On Monday morning, 52 asylum-seekers were scheduled to appear in court at a complex of tent structures hastily constructed next to one of Laredo’s international bridges. More than 150 miles away in San Antonio, Judge Yvonne Gonzalez sat in her immigration court waiting for the supplicants to appear on a television screen, as I and a few other observers looked on.
Under Trump’s Migrant Protection Protocols (MPP), the asylum-seekers had spent about two months waiting in Mexico, where many migrants have suffered kidnappings and assaults.
Only 26 of the asylum-seekers, half the total, made it to their hearing Monday. The rest, presumably, were stuck somewhere in Mexico, or had given up on their asylum cases and returned to their home countries. In Nuevo Laredo, returned migrants have been pressured by Mexican officials into taking buses to the city of Monterrey and even Chiapas, on the other side of the country. Nuevo Laredo is dangerous: A migrant shelter director was disappeared there over a month ago, reportedly after protecting Cubans in his care from kidnappers.
Only four of the migrants arrived Monday with attorneys, confirming lawyers’ claims that migrants in MPP are being denied reasonable access to counsel, which is key for navigating complicated immigration proceedings. One of the attorneys, Lisa Koop with the National Immigrant Justice Center, stressed to the judge that some of her clients were living in Monterrey and it was very difficult for them to pay for and arrange safe transport to Laredo.
Monday’s proceedings were just initial hearings; all the migrants will need to appear for court at least one more time before their case is decided. For the migrants who made it, the judge set another court hearing for October 16. As she was wrapping up, one father, there with his wife and young son, rose from his chair in Laredo to ask whether he had to return to Mexico. “I’m not in a position to demand anything, but I want to say, I’m with my family, and I’m very afraid of returning to Mexico,” he said through the video screen. He said that he had been kidnapped.

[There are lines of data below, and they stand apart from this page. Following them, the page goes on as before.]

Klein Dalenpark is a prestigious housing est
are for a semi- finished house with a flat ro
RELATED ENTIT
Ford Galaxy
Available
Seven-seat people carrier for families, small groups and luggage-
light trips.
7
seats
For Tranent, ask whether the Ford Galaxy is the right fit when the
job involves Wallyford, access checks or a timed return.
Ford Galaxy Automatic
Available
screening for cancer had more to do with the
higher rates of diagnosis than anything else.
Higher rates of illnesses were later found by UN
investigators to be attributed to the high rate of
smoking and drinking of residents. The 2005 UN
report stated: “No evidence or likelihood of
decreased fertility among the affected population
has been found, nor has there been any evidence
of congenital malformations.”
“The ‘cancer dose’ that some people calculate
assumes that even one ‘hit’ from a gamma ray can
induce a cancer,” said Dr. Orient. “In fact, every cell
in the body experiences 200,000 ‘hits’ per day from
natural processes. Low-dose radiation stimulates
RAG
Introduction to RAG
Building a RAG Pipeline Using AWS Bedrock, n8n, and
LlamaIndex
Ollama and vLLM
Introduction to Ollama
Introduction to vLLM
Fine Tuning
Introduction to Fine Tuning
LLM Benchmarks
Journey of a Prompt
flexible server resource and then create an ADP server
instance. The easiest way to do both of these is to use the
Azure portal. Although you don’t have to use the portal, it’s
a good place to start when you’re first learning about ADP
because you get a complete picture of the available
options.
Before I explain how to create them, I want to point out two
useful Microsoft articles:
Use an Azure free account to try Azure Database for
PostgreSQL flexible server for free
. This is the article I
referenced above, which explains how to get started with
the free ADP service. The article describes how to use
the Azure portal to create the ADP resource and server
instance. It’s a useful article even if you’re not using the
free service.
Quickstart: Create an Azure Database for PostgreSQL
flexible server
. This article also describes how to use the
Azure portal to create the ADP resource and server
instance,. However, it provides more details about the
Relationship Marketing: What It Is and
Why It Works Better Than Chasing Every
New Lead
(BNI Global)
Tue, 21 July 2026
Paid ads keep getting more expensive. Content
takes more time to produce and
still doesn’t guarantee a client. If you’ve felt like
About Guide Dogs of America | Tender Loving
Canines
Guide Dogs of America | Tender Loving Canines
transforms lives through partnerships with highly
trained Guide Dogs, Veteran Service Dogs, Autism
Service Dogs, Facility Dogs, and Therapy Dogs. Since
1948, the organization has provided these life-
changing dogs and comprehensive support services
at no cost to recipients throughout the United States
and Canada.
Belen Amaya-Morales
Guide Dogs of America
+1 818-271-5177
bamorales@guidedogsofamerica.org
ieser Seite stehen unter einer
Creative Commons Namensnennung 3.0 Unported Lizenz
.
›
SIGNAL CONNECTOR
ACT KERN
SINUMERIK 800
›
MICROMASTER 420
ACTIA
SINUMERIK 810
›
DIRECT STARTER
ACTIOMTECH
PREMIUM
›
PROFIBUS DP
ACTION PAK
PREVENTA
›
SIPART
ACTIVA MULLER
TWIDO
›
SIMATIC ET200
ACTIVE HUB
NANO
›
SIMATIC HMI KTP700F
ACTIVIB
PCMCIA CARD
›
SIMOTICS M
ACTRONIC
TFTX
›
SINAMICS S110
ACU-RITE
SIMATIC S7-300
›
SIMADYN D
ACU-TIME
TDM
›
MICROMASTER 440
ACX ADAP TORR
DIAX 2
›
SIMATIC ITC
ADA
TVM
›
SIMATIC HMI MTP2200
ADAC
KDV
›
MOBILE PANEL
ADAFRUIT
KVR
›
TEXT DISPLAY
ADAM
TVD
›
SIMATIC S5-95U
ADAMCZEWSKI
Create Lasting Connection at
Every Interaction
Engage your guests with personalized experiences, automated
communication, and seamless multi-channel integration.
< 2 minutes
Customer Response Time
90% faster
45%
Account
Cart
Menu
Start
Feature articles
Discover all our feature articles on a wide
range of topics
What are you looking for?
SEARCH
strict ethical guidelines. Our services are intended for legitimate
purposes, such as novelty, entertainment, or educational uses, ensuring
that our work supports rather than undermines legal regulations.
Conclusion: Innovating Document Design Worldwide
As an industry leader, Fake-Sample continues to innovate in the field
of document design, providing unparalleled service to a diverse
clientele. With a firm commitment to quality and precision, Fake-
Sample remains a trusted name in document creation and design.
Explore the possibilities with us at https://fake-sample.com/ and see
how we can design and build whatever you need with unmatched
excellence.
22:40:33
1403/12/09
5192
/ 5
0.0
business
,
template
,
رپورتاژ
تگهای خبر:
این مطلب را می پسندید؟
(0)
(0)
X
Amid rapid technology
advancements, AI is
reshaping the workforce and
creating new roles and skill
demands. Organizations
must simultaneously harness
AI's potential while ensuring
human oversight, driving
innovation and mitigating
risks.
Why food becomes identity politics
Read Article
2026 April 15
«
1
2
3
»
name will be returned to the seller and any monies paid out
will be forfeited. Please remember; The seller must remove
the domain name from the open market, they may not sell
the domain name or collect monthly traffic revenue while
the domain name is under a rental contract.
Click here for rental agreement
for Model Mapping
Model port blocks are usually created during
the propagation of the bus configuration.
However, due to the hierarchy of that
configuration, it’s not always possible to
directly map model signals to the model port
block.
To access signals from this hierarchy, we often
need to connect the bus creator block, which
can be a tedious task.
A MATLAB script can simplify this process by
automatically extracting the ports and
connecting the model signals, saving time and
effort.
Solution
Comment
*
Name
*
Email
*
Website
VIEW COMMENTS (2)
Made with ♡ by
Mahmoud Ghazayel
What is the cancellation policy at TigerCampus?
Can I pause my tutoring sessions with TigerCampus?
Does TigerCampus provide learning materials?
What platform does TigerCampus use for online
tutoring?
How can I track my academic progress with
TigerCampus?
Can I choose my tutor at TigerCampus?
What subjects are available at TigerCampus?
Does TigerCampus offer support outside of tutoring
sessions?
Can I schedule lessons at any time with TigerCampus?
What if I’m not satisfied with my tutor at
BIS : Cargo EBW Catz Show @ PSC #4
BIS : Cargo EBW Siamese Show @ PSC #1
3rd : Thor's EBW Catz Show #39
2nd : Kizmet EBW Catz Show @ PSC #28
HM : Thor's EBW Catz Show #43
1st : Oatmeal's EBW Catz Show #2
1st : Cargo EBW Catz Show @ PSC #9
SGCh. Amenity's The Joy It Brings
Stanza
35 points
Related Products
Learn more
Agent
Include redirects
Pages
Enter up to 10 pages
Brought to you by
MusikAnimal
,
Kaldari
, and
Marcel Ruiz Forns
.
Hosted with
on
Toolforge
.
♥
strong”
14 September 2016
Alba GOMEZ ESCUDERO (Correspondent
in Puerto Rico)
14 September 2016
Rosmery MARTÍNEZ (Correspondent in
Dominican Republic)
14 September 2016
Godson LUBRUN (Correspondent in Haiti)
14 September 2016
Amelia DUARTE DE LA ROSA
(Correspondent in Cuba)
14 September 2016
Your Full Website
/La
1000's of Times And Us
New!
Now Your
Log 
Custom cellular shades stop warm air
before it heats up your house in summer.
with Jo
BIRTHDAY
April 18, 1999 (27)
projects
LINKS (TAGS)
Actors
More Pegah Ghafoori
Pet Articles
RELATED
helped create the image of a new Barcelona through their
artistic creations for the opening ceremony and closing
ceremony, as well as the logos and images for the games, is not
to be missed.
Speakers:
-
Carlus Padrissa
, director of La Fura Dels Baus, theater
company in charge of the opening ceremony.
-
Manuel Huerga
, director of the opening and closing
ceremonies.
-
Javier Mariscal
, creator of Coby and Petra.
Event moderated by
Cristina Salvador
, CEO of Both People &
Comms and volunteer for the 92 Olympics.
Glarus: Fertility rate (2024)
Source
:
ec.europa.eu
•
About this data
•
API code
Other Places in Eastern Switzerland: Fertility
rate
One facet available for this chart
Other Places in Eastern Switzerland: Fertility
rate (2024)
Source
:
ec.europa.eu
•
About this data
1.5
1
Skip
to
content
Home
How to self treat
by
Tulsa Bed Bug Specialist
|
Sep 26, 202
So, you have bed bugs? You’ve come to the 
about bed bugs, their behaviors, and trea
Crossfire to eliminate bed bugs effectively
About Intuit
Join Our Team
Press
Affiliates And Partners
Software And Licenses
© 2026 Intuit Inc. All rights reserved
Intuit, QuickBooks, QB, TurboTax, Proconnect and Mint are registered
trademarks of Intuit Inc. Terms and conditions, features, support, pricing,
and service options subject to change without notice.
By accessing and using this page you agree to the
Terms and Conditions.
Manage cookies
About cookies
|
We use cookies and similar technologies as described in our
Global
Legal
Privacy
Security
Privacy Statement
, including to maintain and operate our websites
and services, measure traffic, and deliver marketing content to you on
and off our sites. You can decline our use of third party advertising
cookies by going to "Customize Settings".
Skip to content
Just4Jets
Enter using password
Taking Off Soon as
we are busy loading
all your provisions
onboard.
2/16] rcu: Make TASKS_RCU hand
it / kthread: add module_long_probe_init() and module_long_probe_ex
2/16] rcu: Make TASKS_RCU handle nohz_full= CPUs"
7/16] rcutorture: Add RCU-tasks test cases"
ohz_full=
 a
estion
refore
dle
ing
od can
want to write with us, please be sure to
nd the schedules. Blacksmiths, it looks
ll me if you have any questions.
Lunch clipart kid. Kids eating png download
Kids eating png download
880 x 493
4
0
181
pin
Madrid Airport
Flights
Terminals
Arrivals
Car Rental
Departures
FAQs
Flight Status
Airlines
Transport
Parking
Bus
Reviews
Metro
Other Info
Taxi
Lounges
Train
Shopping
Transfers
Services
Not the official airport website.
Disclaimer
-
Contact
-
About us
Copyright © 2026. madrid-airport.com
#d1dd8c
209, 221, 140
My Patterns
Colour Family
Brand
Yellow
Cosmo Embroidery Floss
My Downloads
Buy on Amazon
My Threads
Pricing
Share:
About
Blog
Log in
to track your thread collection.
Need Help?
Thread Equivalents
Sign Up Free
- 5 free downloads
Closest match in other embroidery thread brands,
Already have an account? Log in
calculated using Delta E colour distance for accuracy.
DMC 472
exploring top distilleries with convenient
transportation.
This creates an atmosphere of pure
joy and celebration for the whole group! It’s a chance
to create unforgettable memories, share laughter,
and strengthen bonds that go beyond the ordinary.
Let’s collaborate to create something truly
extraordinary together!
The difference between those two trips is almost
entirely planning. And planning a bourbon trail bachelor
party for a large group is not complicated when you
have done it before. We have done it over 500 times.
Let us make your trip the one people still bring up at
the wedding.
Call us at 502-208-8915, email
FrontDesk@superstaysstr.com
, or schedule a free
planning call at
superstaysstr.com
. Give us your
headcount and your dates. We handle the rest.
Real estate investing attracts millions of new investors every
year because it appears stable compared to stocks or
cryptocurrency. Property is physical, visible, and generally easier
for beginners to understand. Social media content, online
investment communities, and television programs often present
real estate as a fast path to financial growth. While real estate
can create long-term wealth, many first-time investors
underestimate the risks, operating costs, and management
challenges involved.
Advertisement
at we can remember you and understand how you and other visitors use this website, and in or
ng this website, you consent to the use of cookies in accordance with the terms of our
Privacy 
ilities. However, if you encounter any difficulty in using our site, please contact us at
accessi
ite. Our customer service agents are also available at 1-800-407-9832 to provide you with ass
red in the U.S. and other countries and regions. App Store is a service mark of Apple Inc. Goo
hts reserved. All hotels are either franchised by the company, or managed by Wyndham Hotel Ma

The judge told the father he would be given a separate interview with a U.S. Citizenship and Immigration Services (CIS) officer about his fear of returning to Mexico. She then asked if there were any more questions, and hands flew up all over the screen. Seven more migrants said they’d also been assaulted or kidnapped or otherwise feared returning to Mexico. One complained that she had no money so it was difficult for her to get to the hearings, and she was about to be kicked out of the housing she had found. All were later sent off to interviews with a CIS officer. But in other border cities where MPP began months earlier than in Laredo, the vast majority of these requests have been denied, meaning the migrants were returned to Mexico again anyway.
At times, the judge seemed ill-informed about how MPP works. At one point, she turned to the government prosecutors in the room and asked whether the Mexican government was providing the migrants housing. One of the attorneys said he did not know. (The answer, generally, is no). She also advised the woman who said she had no money or housing to call a list of pro bono attorneys for help with that. But the U.S.-based nonprofits on that list, which the government provides to all migrants in MPP, don’t and can’t handle transportation and housing logistics in Mexico.
Elibizabeth Almanza, outreach coordinator for the legal services nonprofit American Gateways, was present at the Monday hearings. She said her group and others are overwhelmed with calls from migrants in MPP and unable to find enough lawyers to work on such difficult cases for little or no money. Asylum cases require gathering evidence and reconstructing clients’ life stories, work made much more difficult when the migrants are transient and unstable in Mexico.
Most of the migrants who did not show up Monday were “ordered removed” to their home countries—meaning they’ll be subject to deportation if they return to the United States. Most were from Guatemala and Honduras; one was from Venezuela. One absent migrant was ordered removed to Mexico and had Mexican listed as her nationality on the judge’s docket—a seeming violation of the rules of MPP which exclude Mexicans from the policy. Court data compiled by Syracuse University show 36 Mexicans had been included in MPP as of August 1. The Department of Homeland Security did not respond to a request for comment.
Last week, the Supreme Court allowed a Trump policy known colloquially as “Asylum Ban 2.0” to take effect, which requires migrants to have applied for asylum and been denied in a country they passed through before reaching the United States. Under that measure, nearly all migrants in MPP who entered the United States on or after July 16—the day the rule was originally issued—are ineligible for asylum, but they may still qualify for more difficult to obtain forms of protections: namely, withholding of removal or protection under the United Nations Convention against Torture. Legal wrangling will continue on that front.
Members of the public are forbidden from attending proceedings at the tent courts in Laredo and Brownsville. The Los Angeles Times spoke to migrants at the Laredo bridge Monday morning and recounted stories of people who had arrived for their hearings. Some carried all of their belongings and meager amounts of money. Most had no legal representation.
Initial hearings will continue for the foreseeable future. Meanwhile, a lawsuit challenging the legality of MPP continues to play out, with a hearing scheduled for October 1.